## Given text
Fresh off an exhilarating victory in a highly contested 2015
general election, Mayor Paula Hicks-Hudson has, because of
the state of the City’s finances, begun to focus on phase
two of her agenda and leadership strategy.
While the mayor’s attention is necessarily turned to the
budget process and the selection of a leadership team of her
own choosing, it makes sense for Hicks-Hudson and others to
also utilize the rear-view mirror for insights on
successfully navigating future legs of the journey occurring
in 2016, 2017 and beyond.
Here are five things we learned from the November 3, 2015
election that inform our future.
1.
The Power of Unity
For the first time in several decades, a
broad but unified Lucas County Democratic Party machine
coalesced around a single candidate to enable Paula
Hicks-Hudson to become the first African-American
woman to be elected mayor of Toledo. Although the coalition
of building trades unions endorsed
former Mayor
Carty Finkbeiner, they basically stayed on the sidelines and
didn’t actively campaign for any specific candidate.

## Assigned task A
Do these statements agree with the Toledo election text? For each, answer yes or no and quote the words from the text that decide it. (i) Paula Hicks-Hudson is the first African-American woman elected mayor of Toledo. (ii) The building trades unions actively campaigned for Carty Finkbeiner. (iii) The election was held on November 3, 2015.
## Assigned task B
Pick up the Toledo election text where it stops and keep writing.

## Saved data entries
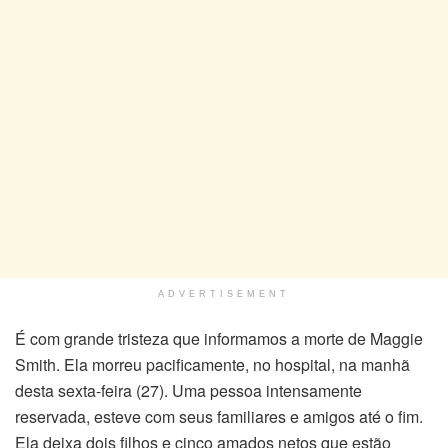
ADVERTISEMENT
É com grande tristeza que informamos a morte de Maggie
Smith. Ela morreu pacificamente, no hospital, na manhã
desta sexta-feira (27). Uma pessoa intensamente
reservada, esteve com seus familiares e amigos até o fim.
Ela deixa dois filhos e cinco amados netos que estão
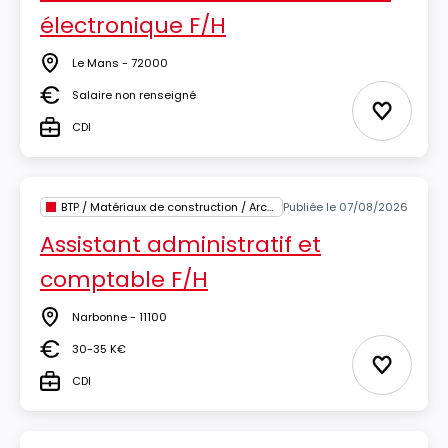
électronique F/H
Le Mans - 72000
Lieu
Salaire non renseigné
Salaire
Ajouter 
CDI
Type
BTP / Matériaux de construction / Architecture
Publiée le 07/08/2026
Assistant administratif et
comptable F/H
Narbonne - 11100
Lieu
30-35 K€
Salaire
Ajouter 
CDI
Type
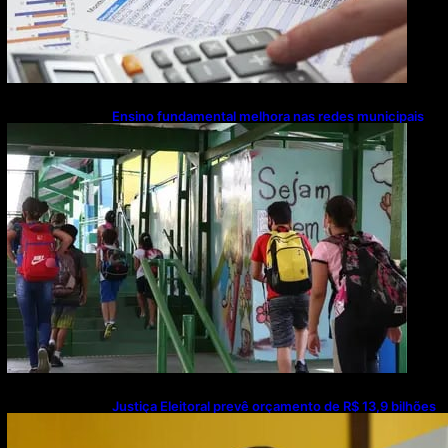
Ensino fundamental melhora nas redes municipais
Justiça Eleitoral prevê orçamento de R$ 13,9 bilhões
para 2027; proposta segue para PLOA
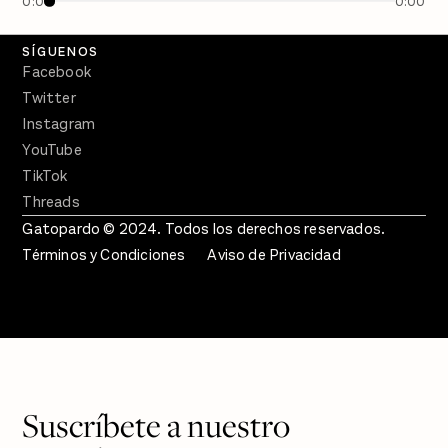
0:00
0:00
Crecer en Distopía
SÍGUENOS
Facebook
Twitter
Instagram
YouTube
TikTok
Threads
Gatopardo © 2024. Todos los derechos reservados.
Términos y Condiciones
Aviso de Privacidad
Suscríbete a nuestro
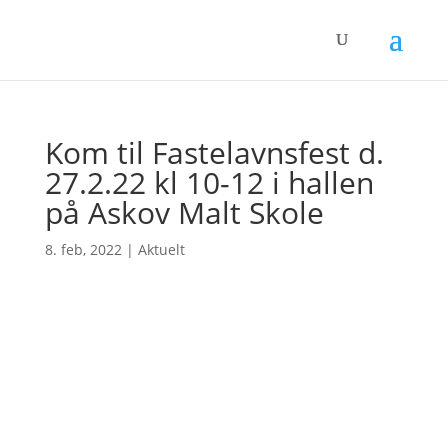
Kom til Fastelavnsfest d.
27.2.22 kl 10-12 i hallen
på Askov Malt Skole
8. feb, 2022
|
Aktuelt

## Answer box A
(i) Yes: "the first African-American woman to be elected mayor of Toledo"
(ii) No: "they basically stayed on the sidelines and didn’t actively campaign for any specific candidate"
(iii) Yes: "the November 3, 2015 election"

## Answer box B
Meanwhile, Ohio Democratic Party
Chairman David Pepper and
Vice
Chairman Nina Turner spent time
with the mayor and contributed critical support.
The Lucas County Democratic Party
headquarters was abuzz with phone and volunteer activity
from morning to night and months out from the election up
through election day. This massive volunteer effort and
Party support accrued almost exclusively to the benefit of
the mayor.
2.
The Power of a Professional Ground Game
Field work wins campaigns and Hicks-Hudson
had the best field game in town. The decision to pay for an
“adult professional campaign manager to perform
sophisticated polling and do the things that matter instead
of buying and distributing fingernail files” rescued what
many saw up to that point as a “non-functioning” campaign.
Taking a page out of the Obama play book, the
new “grown-up” Hicks-Hudson campaign utilized polling and
historical voting data to target likely voters and their
voting behaviors. The campaign was also able to attract
anonymous outside funding which helped to develop and test a
message that would move the largest numbers of possible
voters and get that message to the target audience. The
financial resources also enabled Hicks-Hudson to obtain more
TV media time than the other candidates.
The effective ground game
combined with the party endorsement, political support,
independent financial expenditures and the incumbency proved
too much for Mayor Hicks-Hudson’s political adversaries to
overcome in what ultimately became a war of attrition.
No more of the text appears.